Wonderfully acted, all around, with special mention - as always - of Kevin McKidd as Vorenus and Ray Stevenson as Pullo.
And so the stage is set for the finale of next week - which every lover of Rome will be sad beyond words to see.
As has been the case with this entire, extraordinary series, part of the ending we know, and part we do not .... Pullo will be on his way to Actium and Alexandria. To face Vorenus? Probably. To kill Caesarian - Cleopatra's son with Caesar - as Octavian ordered? Maybe not, if Pullo believes the boy is really his...
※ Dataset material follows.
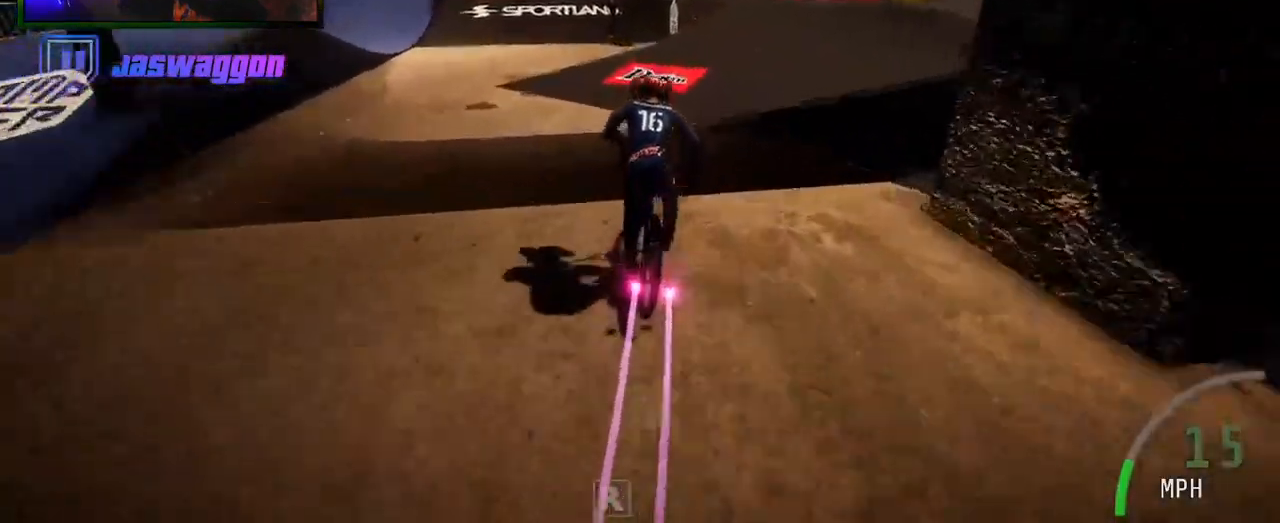
{"buttons": ["R2"], "left_stick": "center", "right_stick": "center", "events": [[450, "left_stick", "center"]]}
6-minute podcast of this review
Good Sex on HBO's Rome, Bad FCC
Rome - The Complete First Season
Rome - Music from the HBO Series
I, Claudius 1977 BBC-PBS series
4 comments:
Rock On! But only for one more week... Eventually, future historians will recognize Paul Levinson as an important source in 21st Century CE history.
:) Thank you, legatus! and what a show it was tonight!
So like a man, Paul, to focus on those hot sex scenes. Yes, they were good, but the evening went to Ray Stevenson, I think. What an actor! That face of his, those eyes, I felt everything HE felt tonight, and my heart broke.
Nomad
I can't disagree with you about Ray and those eyes when he was looking at Gaia, Nomad - an incredible performance ...
But so were Purefoy, Woods, McKidd, Lyndsey, Walker's ... everyone's...
There's never been a show like this on television.